Oral Presentation Indian Ocean Rim Laboratory Haematology Congress 2014

Genetics of thrombocytosis: JAK2, MPLCALR, other (#6)

Giuliana Romeo 1
  1. PathWest Laboratory Medicine - RPH, Perth, WA, Australia

Essential thrombocythemia (ET) is a myeloproliferative neoplasm (MPN) with approximately 40 to 60% of patients carrying the somatic V617F mutation in the Janus kinase 2 gene (JAK2) and 5% harbouring a substitution mutation in exon 10 of the thrombopoietin receptor gene (MPL).  Recently, frameshift mutations located in exon 9 of the calreticulin (CALR) gene have been described in 70 – 85% of MPN patients without JAK2 or MPL mutations.  Patients with ET harbouring a CALR mutation have a more indolent clinical course when compared to patients with the JAK2 V617F mutation.  Approximately 10% of suspected ET cases may be JAK2, MPL or CALR negative and may have a mutation involving a yet to be discovered gene or one of the following genes: LNK, SOCS1, SOCS3, TET2, ASXL1.

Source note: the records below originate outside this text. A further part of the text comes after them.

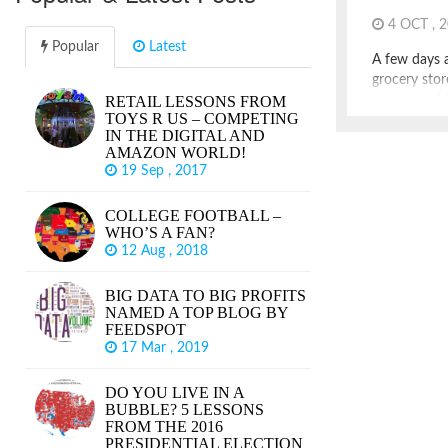
4 OCT , 
Popular
Latest
A few days a
grocery stor
RETAIL LESSONS FROM
announced th
TOYS R US – COMPETING
been a Chic
IN THE DIGITAL AND
years, servi
AMAZON WORLD!
small format
19 Sep , 2017
common and 
Childs once 
COLLEGE FOOTBALL –
“America’s 
WHO’S A FAN?
12 Aug , 2018
BIG DATA TO BIG PROFITS
NAMED A TOP BLOG BY
FEEDSPOT
17 Mar , 2019
DO YOU LIVE IN A
BUBBLE? 5 LESSONS
FROM THE 2016
PRESIDENTIAL ELECTION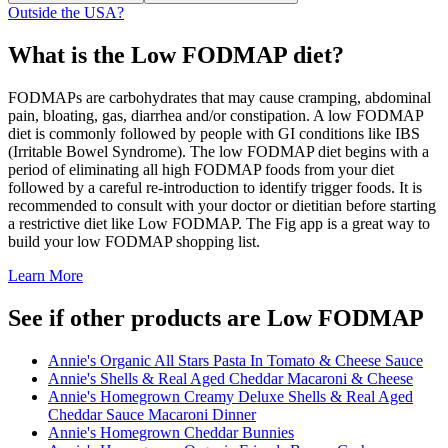
Outside the USA?
What is the
Low FODMAP
diet?
FODMAPs are carbohydrates that may cause cramping, abdominal
pain, bloating, gas, diarrhea and/or constipation. A low FODMAP
diet is commonly followed by people with GI conditions like IBS
(Irritable Bowel Syndrome). The low FODMAP diet begins with a
period of eliminating all high FODMAP foods from your diet
followed by a careful re-introduction to identify trigger foods. It is
recommended to consult with your doctor or dietitian before starting
a restrictive diet like Low FODMAP. The Fig app is a great way to
build your low FODMAP shopping list.
Learn More
See if other products are Low FODMAP
Annie's Organic All Stars Pasta In Tomato & Cheese Sauce
Annie's Shells & Real Aged Cheddar Macaroni & Cheese
Annie's Homegrown Creamy Deluxe Shells & Real Aged
Cheddar Sauce Macaroni Dinner
Annie's Homegrown Cheddar Bunnies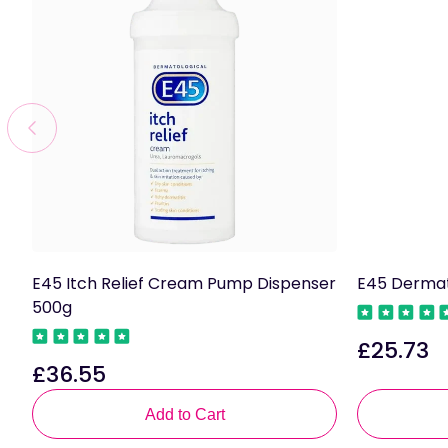
E45 Itch Relief Cream Pump Dispenser
E45 Dermat
500g
£25.73
Regular
£36.55
Regular
price
price
Add to Cart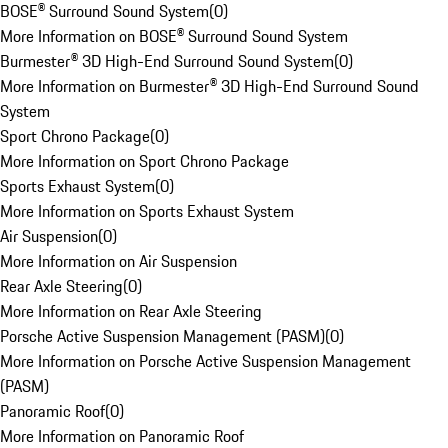
BOSE® Surround Sound System
(
0
)
More Information on BOSE® Surround Sound System
Burmester® 3D High-End Surround Sound System
(
0
)
More Information on Burmester® 3D High-End Surround Sound
System
Sport Chrono Package
(
0
)
More Information on Sport Chrono Package
Sports Exhaust System
(
0
)
More Information on Sports Exhaust System
Air Suspension
(
0
)
More Information on Air Suspension
Rear Axle Steering
(
0
)
More Information on Rear Axle Steering
Porsche Active Suspension Management (PASM)
(
0
)
More Information on Porsche Active Suspension Management
(PASM)
Panoramic Roof
(
0
)
More Information on Panoramic Roof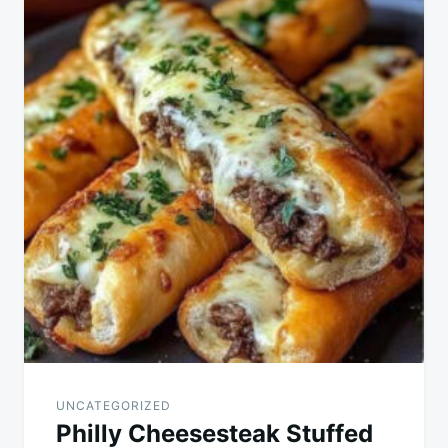
navigation
UNCATEGORIZED
Philly Cheesesteak Stuffed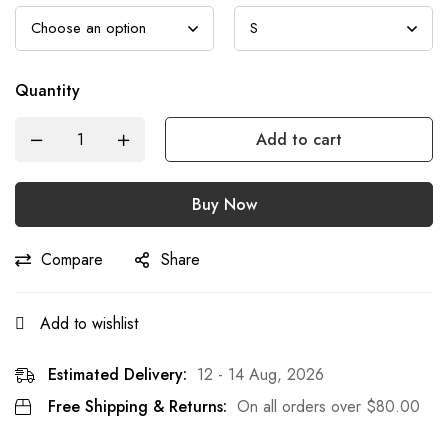
Quantity
Add to cart
Buy Now
Compare
Share
Add to wishlist
Estimated Delivery:
12 - 14 Aug, 2026
Free Shipping & Returns:
On all orders over
$
80.00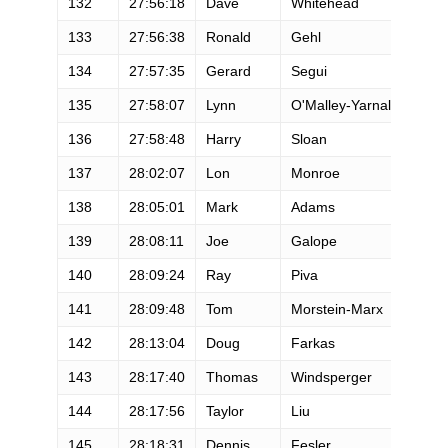
132
27:56:18
Dave
Whitehead
133
27:56:38
Ronald
Gehl
134
27:57:35
Gerard
Segui
135
27:58:07
Lynn
O'Malley-Yarnall
136
27:58:48
Harry
Sloan
137
28:02:07
Lon
Monroe
138
28:05:01
Mark
Adams
139
28:08:11
Joe
Galope
140
28:09:24
Ray
Piva
141
28:09:48
Tom
Morstein-Marx
142
28:13:04
Doug
Farkas
143
28:17:40
Thomas
Windsperger
144
28:17:56
Taylor
Liu
145
28:18:31
Dennis
Fesler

This presentation will focus on the laboratory detection of JAK2 V617F, MPL W515 and CALR exon 9 mutations.  Detection of these mutations in the peripheral blood of patients with suspected ET allows for the positive identification of this disorder in approximately 90% of patients; these mutations are not found in cases of reactive thrombocytosis.